Taken together, the camp is a confluence of the wide-ranging initiatives the conservancy undertakes as steward of the 979-acre San Elijo Lagoon Ecological Reserve and the more than 1,000 species of plants and animals that make it their home. The reserve is bordered by Solana Beach, Encinitas and Rancho Santa Fe.
A half-century ago, a loose coalition of naturalists and activists rallied together against plans to turn the lagoon — at the time known more as a dumping ground than a natural resource — into a marina with 750 homes. That impassioned impulse coalesced in 1987 into a nonprofit land trust that, 30 years later, puts its 15 employees, 1,000 volunteers and $5 million operating budget toward engaging the lagoon’s surrounding communities to safeguard the watershed for generations to come.
Recent milestones include the 2015 launch of the native-plants nursery in a 1,000-square-foot tent on a state easement where construction crews are widening the bridge that carries Interstate 5 over the lagoon. In its two growing seasons, the nursery has produced some 1,500 plants for the handful of restoration sites SELC has established around the lagoon. Summer 2016 brought the long-awaited reopening of Annie’s Canyon, which had for years been shut off to the public because of rampant vandalism and abuse that required painstaking rehabilitation.
Now, that 30-year journey has led to the most momentous endeavor yet. On Dec. 1, the conservancy, a nonprofit land trust, will take the lead in a three-year, $80 million restoration that will dredge more than 900,000 cubic yards of sand from the lagoon, close gaps in the reserve’s seven miles of trails, expand efforts to purge invasive species, and add several parcels into the reserve that will bolster buffers and transition areas needed to brace the watershed for sea-level rise.
“This year has been all about where we’re going,” said Jennifer Bright, SELC’s director of development. “It’s a world where everybody cares about nature, where everybody does something to protect it, where they realize that having this resource is what makes us all healthier people.”
While the restoration is underway, SELC will also in the next few years carry out its designs for the walking paths, viewing deck and monument that will be built at Harbaugh Seaside Trails, the 3-acre parcel where Highway 101 heads north out of Solana Beach. Also on the near horizon: a new headquarters on the banks of the lagoon.
One of the most increasingly fruitful efforts will come by using the watershed as a living classroom for thousands of students from Del Mar to Cardiff to Escondido. Plans are already underway to expand the conservancy’s educational programs into middle schools and high schools in hopes of keeping students engaged into their teenage years and nurture the environmental leaders of tomorrow.

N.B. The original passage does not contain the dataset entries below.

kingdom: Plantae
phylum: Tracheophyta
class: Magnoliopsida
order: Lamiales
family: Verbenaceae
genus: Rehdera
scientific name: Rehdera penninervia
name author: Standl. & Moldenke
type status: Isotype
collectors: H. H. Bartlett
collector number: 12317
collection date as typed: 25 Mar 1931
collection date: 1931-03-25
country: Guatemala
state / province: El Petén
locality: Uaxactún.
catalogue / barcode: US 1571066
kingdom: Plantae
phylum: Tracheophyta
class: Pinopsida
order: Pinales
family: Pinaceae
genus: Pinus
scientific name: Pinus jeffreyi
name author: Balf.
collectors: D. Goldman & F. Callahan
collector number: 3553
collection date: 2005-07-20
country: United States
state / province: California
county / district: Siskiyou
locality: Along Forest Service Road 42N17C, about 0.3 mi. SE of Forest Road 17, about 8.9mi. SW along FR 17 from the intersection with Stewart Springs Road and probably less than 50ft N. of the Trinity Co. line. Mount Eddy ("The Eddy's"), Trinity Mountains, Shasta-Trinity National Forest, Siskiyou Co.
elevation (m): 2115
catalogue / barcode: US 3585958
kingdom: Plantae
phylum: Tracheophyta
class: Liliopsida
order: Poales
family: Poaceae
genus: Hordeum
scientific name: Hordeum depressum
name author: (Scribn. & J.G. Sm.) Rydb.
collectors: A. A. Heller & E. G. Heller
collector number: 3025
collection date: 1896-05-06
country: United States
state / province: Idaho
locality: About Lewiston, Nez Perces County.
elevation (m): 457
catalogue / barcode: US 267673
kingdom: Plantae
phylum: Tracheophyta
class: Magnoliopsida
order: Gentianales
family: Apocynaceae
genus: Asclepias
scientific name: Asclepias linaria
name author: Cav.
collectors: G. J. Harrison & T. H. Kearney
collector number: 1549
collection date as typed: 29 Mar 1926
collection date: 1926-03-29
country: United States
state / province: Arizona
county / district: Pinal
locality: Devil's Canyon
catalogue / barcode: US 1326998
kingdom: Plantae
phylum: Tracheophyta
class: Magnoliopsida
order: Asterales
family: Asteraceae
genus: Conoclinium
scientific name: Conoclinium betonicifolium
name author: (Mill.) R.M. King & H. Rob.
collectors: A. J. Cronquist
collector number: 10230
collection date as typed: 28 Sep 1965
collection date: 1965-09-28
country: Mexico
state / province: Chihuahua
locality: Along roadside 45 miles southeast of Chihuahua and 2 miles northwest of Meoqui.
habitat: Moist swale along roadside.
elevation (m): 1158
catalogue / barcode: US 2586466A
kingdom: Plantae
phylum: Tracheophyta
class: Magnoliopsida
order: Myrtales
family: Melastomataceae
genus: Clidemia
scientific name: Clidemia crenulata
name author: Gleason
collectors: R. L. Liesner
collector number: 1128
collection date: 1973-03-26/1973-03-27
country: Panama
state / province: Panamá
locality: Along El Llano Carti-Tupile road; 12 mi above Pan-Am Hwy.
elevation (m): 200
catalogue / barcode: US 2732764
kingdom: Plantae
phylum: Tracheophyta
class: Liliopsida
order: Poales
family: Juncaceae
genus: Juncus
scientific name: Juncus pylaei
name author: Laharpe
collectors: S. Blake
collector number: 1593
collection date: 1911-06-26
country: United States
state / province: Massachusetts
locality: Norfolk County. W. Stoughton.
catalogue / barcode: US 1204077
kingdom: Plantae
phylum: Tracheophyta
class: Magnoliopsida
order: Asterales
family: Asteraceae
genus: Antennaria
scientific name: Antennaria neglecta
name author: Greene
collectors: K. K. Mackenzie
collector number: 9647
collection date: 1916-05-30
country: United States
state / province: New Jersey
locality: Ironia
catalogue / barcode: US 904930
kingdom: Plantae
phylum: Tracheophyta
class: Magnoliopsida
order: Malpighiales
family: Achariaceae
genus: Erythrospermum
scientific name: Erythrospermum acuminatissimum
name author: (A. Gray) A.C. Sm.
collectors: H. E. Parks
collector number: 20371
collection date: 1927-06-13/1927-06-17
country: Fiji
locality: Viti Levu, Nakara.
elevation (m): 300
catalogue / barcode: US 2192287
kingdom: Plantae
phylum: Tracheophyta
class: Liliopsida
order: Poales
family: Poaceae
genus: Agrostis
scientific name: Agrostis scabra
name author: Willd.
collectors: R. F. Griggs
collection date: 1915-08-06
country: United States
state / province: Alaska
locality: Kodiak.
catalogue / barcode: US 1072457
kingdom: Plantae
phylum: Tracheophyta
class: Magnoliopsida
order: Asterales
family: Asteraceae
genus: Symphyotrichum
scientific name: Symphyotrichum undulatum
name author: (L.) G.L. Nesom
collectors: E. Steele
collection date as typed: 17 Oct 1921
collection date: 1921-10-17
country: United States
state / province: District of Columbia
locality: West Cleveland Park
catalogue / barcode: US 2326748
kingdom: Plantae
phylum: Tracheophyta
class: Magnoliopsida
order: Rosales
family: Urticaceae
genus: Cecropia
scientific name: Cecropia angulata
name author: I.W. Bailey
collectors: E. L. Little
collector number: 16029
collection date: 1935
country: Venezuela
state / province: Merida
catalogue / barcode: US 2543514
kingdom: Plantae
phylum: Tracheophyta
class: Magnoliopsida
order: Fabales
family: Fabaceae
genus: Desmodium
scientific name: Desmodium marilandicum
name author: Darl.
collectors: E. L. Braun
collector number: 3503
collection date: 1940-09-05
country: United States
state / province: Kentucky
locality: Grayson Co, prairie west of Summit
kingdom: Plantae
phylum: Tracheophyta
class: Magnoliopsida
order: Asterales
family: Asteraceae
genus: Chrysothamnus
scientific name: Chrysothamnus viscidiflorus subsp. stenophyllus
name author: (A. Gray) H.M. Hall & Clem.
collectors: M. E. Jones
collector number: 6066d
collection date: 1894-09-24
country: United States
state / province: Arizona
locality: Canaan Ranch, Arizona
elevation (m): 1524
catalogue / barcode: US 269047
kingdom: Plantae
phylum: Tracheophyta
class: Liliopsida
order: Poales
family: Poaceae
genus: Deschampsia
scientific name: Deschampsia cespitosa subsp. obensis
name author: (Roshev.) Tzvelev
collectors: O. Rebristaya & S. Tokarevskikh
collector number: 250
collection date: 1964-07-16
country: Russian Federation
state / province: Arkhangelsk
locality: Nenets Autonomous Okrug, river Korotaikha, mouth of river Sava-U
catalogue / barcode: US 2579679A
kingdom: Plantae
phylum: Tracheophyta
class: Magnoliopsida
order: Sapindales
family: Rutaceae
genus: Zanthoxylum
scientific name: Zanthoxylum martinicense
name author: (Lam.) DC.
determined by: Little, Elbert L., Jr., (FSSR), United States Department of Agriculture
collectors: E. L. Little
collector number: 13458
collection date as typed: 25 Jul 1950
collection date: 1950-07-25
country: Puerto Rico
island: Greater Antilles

The four days Jazmyne and Leslie spent exploring the watershed this summer had the best friends brimming with ideas for doing just that. Jazmyne, who wants to be a veterinarian, and Leslie, whose passion is art, build off each other’s excitement while describing how that would work.
“I told Leslie if we were ever to be scientists, I could be the finder and she could be the sketcher,” Jazmyne says.
“Yeah! She could be like the researcher and I could draw what she finds,” Leslie says.
“So we could learn about it together,” says Jazmyne.
“And so we could be part of nature,” Leslie says.